If the customer ceases to pay his debts in the ordinary course of business or cannot pay his debts as they become due or being  a company is deemed to be unable to pay his debts or has a winding-up petition against it or being a person commits an act of bankruptcy or has a bankruptcy petition issued against him the Company without prejudice to other remedies shall have the right not to proceed further with the contract or any other work for the customer and be entitled to charge for work already carried out (whether completed or not) and shall be entitled on the expiration of 14 days notice to dispose of such goods or property in such manner and at such price as he thinks fit and apply the proceeds to such debts.

15. Illegal Matter

(a) The Company shall not be required to print any matter which in the opinion of representatives or agents of the Company is, or may be of, illegal, obscene or libellous nature or an infringement of the proprietary or other rights of any third party.

(b) The Company shall be indemnified by the customer in respect of any claims, costs and expenses arising out of any libellous matter or any infringement of copyright, patent, design or of any other proprietary or personal rights contained in any material printed for the customer.  The indemnity shall extend to any amounts paid on a lawyer’s advice in settlement of any claim.

16. Retention of Title

The Company and the customer expressly agree that until the Company has been paid in full for the goods or services comprised in this or any other sale contract between us:-

(a) The legal and beneficial ownership of the goods shall remain with the Company (although the risk therein passes to the customer at the point when delivery begins or if earlier the date when the Company notifies the customer that the goods are ready for  delivery or collection).

(b) At the customer’s expense the Company may recover these goods at any time from the customer if in his possession should the amount outstanding from the customer to the Company in respect of any goods supplied remain unpaid after the date for payment has passed and for that purpose the Company and it’s servants and agents shall be entitled to enter unhindered upon any land or buildings upon which the goods are situated and the customer shall forthwith supply upon request full details of the whereabouts of the goods and such other information as may reasonably and properly be required.

(c) If monies are due from the customer as aforesaid and the customer being in possession or control of the said goods effects any sale or disposition thereof which confers any rights of title in or against the goods in favour of any third party the customer shall until all monies whatsoever and howsoever due from the customer have been paid stand possessed of the proceeds of such sale or disposition or of any monies due from the customer. Without prejudice to any other rights or remedies the Company shall have the right to proceed against the customer to the extent that accounts with the customer are unpaid.

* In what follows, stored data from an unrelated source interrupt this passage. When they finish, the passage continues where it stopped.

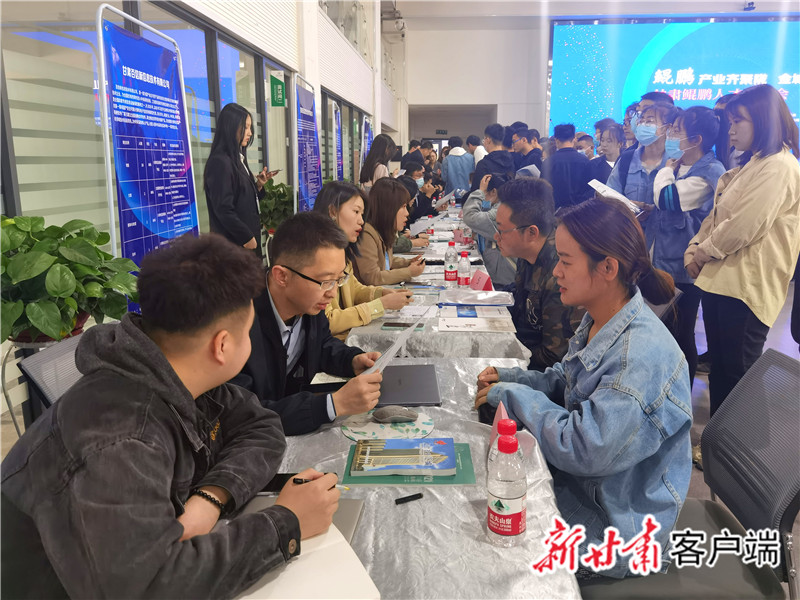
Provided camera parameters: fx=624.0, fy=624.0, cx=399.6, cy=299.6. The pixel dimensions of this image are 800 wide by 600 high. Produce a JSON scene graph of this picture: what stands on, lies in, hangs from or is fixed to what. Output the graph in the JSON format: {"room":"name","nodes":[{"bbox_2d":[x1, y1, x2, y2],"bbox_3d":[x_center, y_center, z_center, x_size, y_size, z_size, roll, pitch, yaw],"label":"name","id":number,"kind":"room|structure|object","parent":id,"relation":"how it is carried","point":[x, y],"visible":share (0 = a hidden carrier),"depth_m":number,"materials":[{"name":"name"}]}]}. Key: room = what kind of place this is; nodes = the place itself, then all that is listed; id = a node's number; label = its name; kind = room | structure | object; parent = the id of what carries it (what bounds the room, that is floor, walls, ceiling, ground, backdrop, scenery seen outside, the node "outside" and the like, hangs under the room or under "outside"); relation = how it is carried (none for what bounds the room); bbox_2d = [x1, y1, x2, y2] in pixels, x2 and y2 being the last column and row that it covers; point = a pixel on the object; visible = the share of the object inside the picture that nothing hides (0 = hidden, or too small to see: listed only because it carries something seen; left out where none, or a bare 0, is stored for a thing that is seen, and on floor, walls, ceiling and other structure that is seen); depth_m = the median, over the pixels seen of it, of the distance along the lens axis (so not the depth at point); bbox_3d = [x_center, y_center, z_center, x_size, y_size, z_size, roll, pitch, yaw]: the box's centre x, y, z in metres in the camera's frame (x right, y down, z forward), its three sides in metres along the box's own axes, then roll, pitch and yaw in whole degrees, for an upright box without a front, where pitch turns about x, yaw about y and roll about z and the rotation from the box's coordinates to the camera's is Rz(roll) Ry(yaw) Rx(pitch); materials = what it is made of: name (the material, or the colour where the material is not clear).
{"room":"event hall","nodes":[
{"label":"event hall","id":0,"kind":"room"},
{"bbox_2d":[0,0,390,426],"bbox_3d":[-1.411,-1.763,5.172,0.258,3.785,10.920,1,13,4],"label":"left wall","id":1,"kind":"structure","parent":0,"point":[115,0],"depth_m":4.26,"materials":[{"name":"white paint"}]},
{"bbox_2d":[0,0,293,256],"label":"window","id":2,"kind":"structure","parent":1,"relation":"in","point":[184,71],"depth_m":3.33,"materials":[{"name":"glass"}]},
{"bbox_2d":[269,72,286,106],"bbox_3d":[-1.177,-2.018,5.990,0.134,0.305,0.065,1,13,4],"label":"sign","id":3,"kind":"object","parent":1,"relation":"attached to","point":[275,103],"visible":0.98,"depth_m":5.98,"materials":[{"name":"green plastic"}]},
{"bbox_2d":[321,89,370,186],"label":"window","id":4,"kind":"structure","parent":1,"relation":"in","point":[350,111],"depth_m":8.51,"materials":[{"name":"glass"}]},
{"bbox_2d":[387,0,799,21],"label":"ceiling","id":5,"kind":"structure","parent":0,"point":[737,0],"depth_m":8.27,"materials":[{"name":"white paint"}]},
{"bbox_2d":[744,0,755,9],"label":"security camera","id":6,"kind":"object","parent":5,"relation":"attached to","point":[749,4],"visible":0.97,"depth_m":11.71,"materials":[{"name":"black"}]},
{"bbox_2d":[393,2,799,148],"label":"back wall","id":7,"kind":"structure","parent":0,"point":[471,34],"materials":[{"name":"white paint"}]},
{"bbox_2d":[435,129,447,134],"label":"exit sign","id":8,"kind":"object","parent":7,"relation":"attached to","point":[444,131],"visible":0.97,"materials":[{"name":"black"}]},
{"bbox_2d":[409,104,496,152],"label":"doorway","id":9,"kind":"object","parent":7,"relation":"in","point":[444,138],"visible":0.48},
{"bbox_2d":[548,17,799,145],"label":"projection screen","id":10,"kind":"object","parent":7,"relation":"attached to","point":[714,26],"visible":0.81,"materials":[{"name":"blue"}]},
{"bbox_2d":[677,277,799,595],"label":"floor","id":11,"kind":"structure","parent":0,"point":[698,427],"depth_m":3.95,"materials":[{"name":"grey"}]},
{"bbox_2d":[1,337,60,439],"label":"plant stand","id":12,"kind":"object","parent":11,"relation":"on","point":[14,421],"visible":0.36,"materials":[{"name":"metal"}]},
{"bbox_2d":[0,214,136,344],"bbox_3d":[-1.213,-0.043,2.150,0.594,0.483,0.657,1,13,4],"label":"potted plant","id":13,"kind":"object","parent":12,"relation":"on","point":[55,289],"visible":0.92,"depth_m":2.06,"materials":[{"name":"green plant"}]},
{"bbox_2d":[16,332,84,409],"bbox_3d":[-0.754,0.503,1.947,0.599,0.775,0.569,1,13,4],"label":"office chair","id":14,"kind":"object","parent":11,"relation":"on","point":[32,367],"visible":0.19,"depth_m":1.78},
{"bbox_2d":[0,228,351,599],"bbox_3d":[-0.423,0.359,1.201,0.611,0.948,0.599,5,14,23],"label":"man","id":15,"kind":"object","parent":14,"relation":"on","point":[186,392],"visible":1,"depth_m":1.02},
{"bbox_2d":[291,477,350,489],"bbox_3d":[-0.158,0.365,1.234,0.121,0.013,0.011,3,13,15],"label":"pen","id":16,"kind":"object","parent":15,"relation":"in","point":[340,486],"visible":0.44,"depth_m":1.23,"materials":[{"name":"black"}]},
{"bbox_2d":[96,8,200,289],"bbox_3d":[-1.179,-0.371,3.089,0.290,1.840,0.950,1,13,4],"label":"banner stand","id":17,"kind":"object","parent":11,"relation":"on","point":[148,226],"visible":0.8,"depth_m":2.94,"materials":[{"name":"blue"}]},
{"bbox_2d":[204,102,273,254],"bbox_3d":[-1.047,-0.551,4.066,0.409,1.293,0.541,1,13,4],"label":"woman","id":18,"kind":"object","parent":11,"relation":"on","point":[236,194],"visible":0.77,"depth_m":3.89},
{"bbox_2d":[263,169,279,177],"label":"smartphone","id":19,"kind":"object","parent":18,"relation":"in","point":[275,172],"visible":0.93,"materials":[{"name":"black"}]},
{"bbox_2d":[258,177,293,235],"bbox_3d":[-1.079,-0.648,5.585,0.543,0.907,0.577,1,13,4],"label":"potted plant","id":20,"kind":"object","parent":11,"relation":"on","point":[274,187],"visible":0.48,"depth_m":5.42,"materials":[{"name":"green plant"}]},
{"bbox_2d":[294,77,322,213],"bbox_3d":[-0.837,-1.031,5.855,0.269,1.887,0.898,1,13,4],"label":"banner stand","id":21,"kind":"object","parent":11,"relation":"on","point":[315,135],"visible":0.8,"depth_m":5.71,"materials":[{"name":"blue"}]},
{"bbox_2d":[230,212,387,436],"bbox_3d":[-0.339,0.213,1.926,0.580,0.910,0.610,-11,17,-39],"label":"man","id":22,"kind":"object","parent":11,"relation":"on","point":[298,261],"visible":0.72,"depth_m":1.77},
{"bbox_2d":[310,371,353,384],"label":"paper","id":23,"kind":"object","parent":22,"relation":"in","point":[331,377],"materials":[{"name":"white paper"}]},
{"bbox_2d":[363,318,421,374],"bbox_3d":[-0.034,0.159,1.796,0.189,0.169,0.266,6,14,26],"label":"paper","id":24,"kind":"object","parent":22,"relation":"in","point":[403,340],"visible":0.52,"depth_m":1.75,"materials":[{"name":"white paper"}]},
{"bbox_2d":[332,101,343,181],"bbox_3d":[-0.806,-1.589,8.155,0.189,1.812,0.739,1,13,4],"label":"banner stand","id":25,"kind":"object","parent":11,"relation":"on","point":[337,123],"visible":0.75,"depth_m":8.02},
{"bbox_2d":[361,115,373,170],"bbox_3d":[-0.536,-2.200,10.488,0.209,1.734,0.741,1,13,4],"label":"banner stand","id":26,"kind":"object","parent":11,"relation":"on","point":[368,133],"visible":0.57,"depth_m":10.34,"materials":[{"name":"blue"}]},
{"bbox_2d":[315,180,421,334],"bbox_3d":[-0.253,-0.068,3.040,0.603,0.939,0.565,10,16,36],"label":"woman","id":27,"kind":"object","parent":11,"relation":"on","point":[333,197],"visible":0.38,"depth_m":2.93},
{"bbox_2d":[359,134,395,190],"bbox_3d":[-0.251,-1.196,7.151,0.441,1.315,0.615,1,13,4],"label":"woman","id":28,"kind":"object","parent":11,"relation":"on","point":[370,160],"visible":0.53,"depth_m":6.95},
{"bbox_2d":[354,177,431,285],"bbox_3d":[-0.115,-0.294,3.999,0.545,0.880,0.607,6,14,25],"label":"woman","id":29,"kind":"object","parent":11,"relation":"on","point":[398,271],"visible":0.66,"depth_m":3.81},
{"bbox_2d":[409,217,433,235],"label":"paper","id":30,"kind":"object","parent":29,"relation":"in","point":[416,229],"visible":0.81,"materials":[{"name":"white paper"}]},
{"bbox_2d":[231,335,577,599],"bbox_3d":[-0.092,0.737,1.487,0.891,0.650,1.908,1,13,4],"label":"front table","id":31,"kind":"object","parent":11,"relation":"on","point":[414,506],"visible":0.46,"depth_m":1.31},
{"bbox_2d":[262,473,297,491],"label":"smartphone","id":32,"kind":"object","parent":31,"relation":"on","point":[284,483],"visible":0.38,"depth_m":1.37,"materials":[{"name":"black"}]},
{"bbox_2d":[225,491,366,543],"bbox_3d":[-0.240,0.444,1.200,0.298,0.018,0.271,1,13,4],"label":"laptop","id":33,"kind":"object","parent":31,"relation":"on","point":[350,520],"visible":0.16,"depth_m":1.25,"materials":[{"name":"metal"}]},
{"bbox_2d":[231,522,380,599],"bbox_3d":[-0.196,0.469,1.042,0.271,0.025,0.271,-7,15,-28],"label":"notebook","id":34,"kind":"object","parent":31,"relation":"on","point":[342,538],"visible":0.56,"depth_m":1.04,"materials":[{"name":"white paper"}]},
{"bbox_2d":[341,412,434,442],"bbox_3d":[-0.033,0.330,1.644,0.232,0.004,0.213,1,13,4],"label":"mouse pad","id":35,"kind":"object","parent":31,"relation":"on","point":[358,429],"visible":0.75,"depth_m":1.63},
{"bbox_2d":[372,406,417,422],"bbox_3d":[-0.014,0.310,1.693,0.124,0.038,0.065,1,13,4],"label":"computer mouse","id":36,"kind":"object","parent":35,"relation":"on","point":[390,412],"visible":0.99,"depth_m":1.67,"materials":[{"name":"grey plastic"}]},
{"bbox_2d":[341,441,476,485],"bbox_3d":[0.023,0.382,1.482,0.295,0.009,0.207,1,13,4],"label":"green folder","id":37,"kind":"object","parent":31,"relation":"on","point":[466,479],"visible":0.45,"depth_m":1.42,"materials":[{"name":"green paper"}]},
{"bbox_2d":[350,437,454,475],"bbox_3d":[0.005,0.367,1.490,0.234,0.019,0.157,1,13,4],"label":"book","id":38,"kind":"object","parent":37,"relation":"on","point":[444,466],"visible":0.97,"depth_m":1.46,"materials":[{"name":"paper"}]},
{"bbox_2d":[377,363,441,405],"bbox_3d":[0.006,0.261,1.949,0.224,0.018,0.296,1,13,4],"label":"laptop","id":39,"kind":"object","parent":31,"relation":"on","point":[391,375],"visible":0.87,"depth_m":1.90,"materials":[{"name":"metal"}]},
{"bbox_2d":[395,492,423,504],"bbox_3d":[0.019,0.422,1.330,0.063,0.012,0.013,-6,14,-22],"label":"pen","id":40,"kind":"object","parent":31,"relation":"on","point":[419,494],"visible":0.99,"depth_m":1.32,"materials":[{"name":"black plastic"}]},
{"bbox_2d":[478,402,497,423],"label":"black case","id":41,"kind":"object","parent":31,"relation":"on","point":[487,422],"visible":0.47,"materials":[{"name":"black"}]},
{"bbox_2d":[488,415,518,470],"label":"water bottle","id":42,"kind":"object","parent":31,"relation":"on","point":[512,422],"visible":0.25,"depth_m":1.22,"materials":[{"name":"plastic"}]},
{"bbox_2d":[486,432,526,545],"bbox_3d":[0.199,0.344,1.161,0.070,0.221,0.074,1,13,4],"label":"water bottle","id":43,"kind":"object","parent":31,"relation":"on","point":[515,530],"visible":0.99,"depth_m":1.13,"materials":[{"name":"clear plastic"}]},
{"bbox_2d":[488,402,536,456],"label":"name card","id":44,"kind":"object","parent":31,"relation":"on","point":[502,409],"visible":0.37,"depth_m":1.50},
{"bbox_2d":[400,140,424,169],"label":"person","id":45,"kind":"object","parent":11,"relation":"on","point":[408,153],"visible":0.35,"depth_m":9.95},
{"bbox_2d":[401,163,443,223],"bbox_3d":[0.184,-1.132,7.742,0.707,1.045,0.745,11,17,38],"label":"person","id":46,"kind":"object","parent":11,"relation":"on","point":[423,194],"visible":0.42,"depth_m":7.56},
{"bbox_2d":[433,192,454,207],"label":"paper","id":47,"kind":"object","parent":46,"relation":"in","point":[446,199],"visible":0.81,"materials":[{"name":"white paper"}]},
{"bbox_2d":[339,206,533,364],"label":"back table","id":48,"kind":"object","parent":11,"relation":"on","point":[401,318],"visible":0.33,"depth_m":2.84,"materials":[{"name":"white plastic"}]},
{"bbox_2d":[381,321,424,329],"bbox_3d":[0.011,0.106,2.623,0.170,0.011,0.074,1,13,4],"label":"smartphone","id":49,"kind":"object","parent":48,"relation":"on","point":[393,325],"visible":0.98,"depth_m":2.60,"materials":[{"name":"black"}]},
{"bbox_2d":[384,304,436,320],"bbox_3d":[0.048,0.050,2.881,0.227,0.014,0.271,1,13,4],"label":"paper","id":50,"kind":"object","parent":48,"relation":"on","point":[419,313],"visible":0.83,"depth_m":2.86,"materials":[{"name":"white paper"}]},
{"bbox_2d":[444,241,457,284],"bbox_3d":[0.280,-0.201,3.413,0.071,0.241,0.071,1,13,4],"label":"water bottle","id":51,"kind":"object","parent":48,"relation":"on","point":[451,266],"visible":0.99,"depth_m":3.39,"materials":[{"name":"clear plastic"}]},
{"bbox_2d":[457,250,470,286],"bbox_3d":[0.331,-0.157,3.237,0.066,0.202,0.066,1,13,4],"label":"water bottle","id":52,"kind":"object","parent":48,"relation":"on","point":[461,269],"visible":0.99,"depth_m":3.22,"materials":[{"name":"clear plastic"}]},
{"bbox_2d":[437,289,513,306],"bbox_3d":[0.362,-0.010,3.001,0.351,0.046,0.242,1,13,4],"label":"folder","id":53,"kind":"object","parent":48,"relation":"on","point":[487,298],"visible":0.98,"depth_m":2.94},
{"bbox_2d":[438,303,515,332],"bbox_3d":[0.325,0.066,2.776,0.319,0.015,0.402,1,13,4],"label":"paper","id":54,"kind":"object","parent":48,"relation":"on","point":[486,330],"visible":0.98,"depth_m":2.71,"materials":[{"name":"white paper"}]},
{"bbox_2d":[470,270,492,290],"bbox_3d":[0.411,-0.089,3.220,0.080,0.111,0.181,-5,14,-19],"label":"name card","id":55,"kind":"object","parent":48,"relation":"on","point":[487,283],"visible":0.88,"depth_m":3.20,"materials":[{"name":"pink"}]},
{"bbox_2d":[440,136,474,196],"bbox_3d":[0.879,-1.685,9.382,0.503,1.420,0.539,1,13,4],"label":"person","id":56,"kind":"object","parent":11,"relation":"on","point":[457,158],"visible":0.71,"depth_m":9.15},
{"bbox_2d":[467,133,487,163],"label":"person","id":57,"kind":"object","parent":11,"relation":"on","point":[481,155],"visible":0.33,"depth_m":9.44},
{"bbox_2d":[462,170,517,284],"bbox_3d":[0.712,-0.336,4.412,0.586,1.087,0.589,1,13,4],"label":"person","id":58,"kind":"object","parent":11,"relation":"on","point":[486,249],"visible":0.42,"depth_m":4.26},
{"bbox_2d":[473,123,514,187],"bbox_3d":[0.990,-1.156,6.507,0.473,1.305,0.499,1,13,4],"label":"man","id":59,"kind":"object","parent":11,"relation":"on","point":[501,167],"visible":0.56,"depth_m":6.31},
{"bbox_2d":[512,128,543,177],"bbox_3d":[1.492,-1.352,7.301,0.454,1.185,0.495,1,13,4],"label":"man","id":60,"kind":"object","parent":11,"relation":"on","point":[534,157],"visible":0.47,"depth_m":7.11},
{"bbox_2d":[483,177,583,371],"bbox_3d":[0.641,0.046,2.652,0.578,1.051,0.642,-4,14,-17],"label":"man","id":61,"kind":"object","parent":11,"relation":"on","point":[535,185],"visible":0.69,"depth_m":2.49},
{"bbox_2d":[541,123,594,212],"bbox_3d":[1.622,-0.988,6.057,0.507,1.359,0.533,1,13,4],"label":"man","id":62,"kind":"object","parent":11,"relation":"on","point":[560,168],"visible":0.72,"depth_m":5.84},
{"bbox_2d":[588,123,625,185],"bbox_3d":[2.018,-1.040,6.017,0.429,1.147,0.521,1,13,4],"label":"woman","id":63,"kind":"object","parent":11,"relation":"on","point":[608,158],"visible":0.42,"depth_m":5.90},
{"bbox_2d":[608,92,677,228],"bbox_3d":[1.654,-0.616,4.212,0.475,1.432,0.537,9,16,35],"label":"man","id":64,"kind":"object","parent":11,"relation":"on","point":[635,185],"visible":0.61,"depth_m":4.04},
{"bbox_2d":[588,178,643,214],"bbox_3d":[1.347,-0.628,3.887,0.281,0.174,0.337,1,13,4],"label":"paper","id":65,"kind":"object","parent":64,"relation":"in","point":[598,184],"visible":0.61,"depth_m":3.85,"materials":[{"name":"white paper"}]},
{"bbox_2d":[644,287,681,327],"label":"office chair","id":66,"kind":"object","parent":11,"relation":"on","point":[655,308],"visible":0.12,"depth_m":2.78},
{"bbox_2d":[644,102,725,390],"bbox_3d":[1.640,-0.276,3.635,0.450,1.519,0.517,1,13,4],"label":"woman","id":67,"kind":"object","parent":11,"relation":"on","point":[691,153],"visible":0.72,"depth_m":3.49},
{"bbox_2d":[579,344,799,599],"bbox_3d":[0.736,0.595,1.590,0.618,0.863,0.603,1,13,4],"label":"office chair","id":68,"kind":"object","parent":11,"relation":"on","point":[790,390],"visible":0.7,"depth_m":1.53,"materials":[{"name":"grey"}]},
{"bbox_2d":[473,194,694,574],"bbox_3d":[0.488,0.190,1.630,0.550,0.853,0.656,-4,13,-15],"label":"woman","id":69,"kind":"object","parent":68,"relation":"on","point":[605,367],"visible":0.87,"depth_m":1.45},
{"bbox_2d":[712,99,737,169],"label":"person","id":70,"kind":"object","parent":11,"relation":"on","point":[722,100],"visible":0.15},
{"bbox_2d":[683,82,799,423],"bbox_3d":[1.628,-0.118,2.944,0.489,1.620,0.554,1,13,4],"label":"woman","id":71,"kind":"object","parent":11,"relation":"on","point":[721,244],"visible":0.95,"depth_m":2.79}
]}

(d) For so long as any goods remain in the physical possession, custody or control of the customer shall stand possessed of such goods as bailee for the Company.

(e) No property or title to any service supplied by the Company to the customer or third party, shall pass to the customer or third party until such times as all sums due to the Company, in accordance with these Terms and Conditions, have been paid in full.

17. Periodical Publications

A contract for the printing of a periodical publication may not be terminated by either party unless 13 weeks notice in writing is given in the case of periodicals produced monthly or are frequently or 26 weeks notice in writing is given in the case of other periodicals.  Notice may be given at any time but wherever possible should be given after completion of work on any one issue.  Nevertheless the Company may terminate any such contract forthwith should any sum due thereunder remain unpaid.